Records from a data source:
◇ ◇ ◇

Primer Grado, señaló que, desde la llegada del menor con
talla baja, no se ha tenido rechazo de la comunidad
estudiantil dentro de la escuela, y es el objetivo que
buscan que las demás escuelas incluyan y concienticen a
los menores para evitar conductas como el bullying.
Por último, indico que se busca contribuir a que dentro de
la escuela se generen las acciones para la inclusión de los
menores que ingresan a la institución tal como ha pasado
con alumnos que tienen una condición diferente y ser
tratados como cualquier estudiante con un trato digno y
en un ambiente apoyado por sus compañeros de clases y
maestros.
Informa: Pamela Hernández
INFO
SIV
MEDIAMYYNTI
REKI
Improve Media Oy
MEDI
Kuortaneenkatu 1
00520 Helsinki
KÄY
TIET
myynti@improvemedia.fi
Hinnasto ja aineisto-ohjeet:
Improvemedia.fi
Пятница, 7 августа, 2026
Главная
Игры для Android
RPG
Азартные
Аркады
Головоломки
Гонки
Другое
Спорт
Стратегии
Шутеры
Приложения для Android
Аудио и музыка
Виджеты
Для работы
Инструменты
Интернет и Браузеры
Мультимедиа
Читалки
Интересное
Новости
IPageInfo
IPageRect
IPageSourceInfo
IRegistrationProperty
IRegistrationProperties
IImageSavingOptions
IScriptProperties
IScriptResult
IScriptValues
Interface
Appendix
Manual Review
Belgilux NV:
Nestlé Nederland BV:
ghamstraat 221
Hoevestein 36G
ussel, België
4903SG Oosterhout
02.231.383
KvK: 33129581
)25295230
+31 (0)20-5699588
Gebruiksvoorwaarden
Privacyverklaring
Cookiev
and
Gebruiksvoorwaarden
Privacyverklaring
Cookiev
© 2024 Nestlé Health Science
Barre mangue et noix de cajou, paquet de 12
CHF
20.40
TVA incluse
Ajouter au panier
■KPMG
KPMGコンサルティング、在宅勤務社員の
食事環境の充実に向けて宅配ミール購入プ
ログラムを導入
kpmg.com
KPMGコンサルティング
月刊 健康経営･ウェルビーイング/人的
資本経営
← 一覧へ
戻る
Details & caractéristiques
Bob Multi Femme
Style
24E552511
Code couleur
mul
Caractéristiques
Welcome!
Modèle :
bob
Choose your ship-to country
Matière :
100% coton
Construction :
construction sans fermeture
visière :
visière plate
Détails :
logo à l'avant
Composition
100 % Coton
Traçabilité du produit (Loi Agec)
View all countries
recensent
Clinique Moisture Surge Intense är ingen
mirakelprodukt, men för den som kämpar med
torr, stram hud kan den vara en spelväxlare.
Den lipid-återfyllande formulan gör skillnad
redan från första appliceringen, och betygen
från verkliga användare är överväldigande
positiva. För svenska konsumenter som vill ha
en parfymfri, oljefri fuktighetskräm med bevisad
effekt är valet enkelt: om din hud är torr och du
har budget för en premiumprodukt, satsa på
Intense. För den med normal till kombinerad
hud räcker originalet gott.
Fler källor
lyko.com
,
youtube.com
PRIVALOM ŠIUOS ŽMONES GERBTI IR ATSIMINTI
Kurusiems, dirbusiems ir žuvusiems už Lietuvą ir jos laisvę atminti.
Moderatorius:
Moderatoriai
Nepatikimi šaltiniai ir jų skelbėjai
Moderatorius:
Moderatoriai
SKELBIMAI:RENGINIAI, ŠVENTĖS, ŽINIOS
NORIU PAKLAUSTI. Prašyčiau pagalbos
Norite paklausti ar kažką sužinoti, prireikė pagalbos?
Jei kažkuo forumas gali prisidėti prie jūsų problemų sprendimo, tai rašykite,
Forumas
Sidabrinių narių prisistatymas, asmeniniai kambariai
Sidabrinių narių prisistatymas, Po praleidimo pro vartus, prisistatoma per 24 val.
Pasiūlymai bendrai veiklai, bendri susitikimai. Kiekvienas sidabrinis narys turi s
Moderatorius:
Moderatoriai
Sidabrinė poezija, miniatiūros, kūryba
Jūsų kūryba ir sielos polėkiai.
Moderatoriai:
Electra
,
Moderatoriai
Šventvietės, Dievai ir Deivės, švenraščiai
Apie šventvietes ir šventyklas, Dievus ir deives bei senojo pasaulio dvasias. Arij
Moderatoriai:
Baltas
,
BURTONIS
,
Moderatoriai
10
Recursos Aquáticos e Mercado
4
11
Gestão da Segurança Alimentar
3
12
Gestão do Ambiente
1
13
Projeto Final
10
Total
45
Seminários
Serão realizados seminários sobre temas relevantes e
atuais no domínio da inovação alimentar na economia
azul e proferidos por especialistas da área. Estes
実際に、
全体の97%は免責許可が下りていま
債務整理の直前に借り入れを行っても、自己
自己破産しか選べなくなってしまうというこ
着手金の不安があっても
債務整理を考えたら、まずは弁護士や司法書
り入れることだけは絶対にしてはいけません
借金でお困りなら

◇ ◇ ◇

## What you need to do
Tally the lines of the entries above that hold the word "para"; the number is the whole answer.

## Task answer
2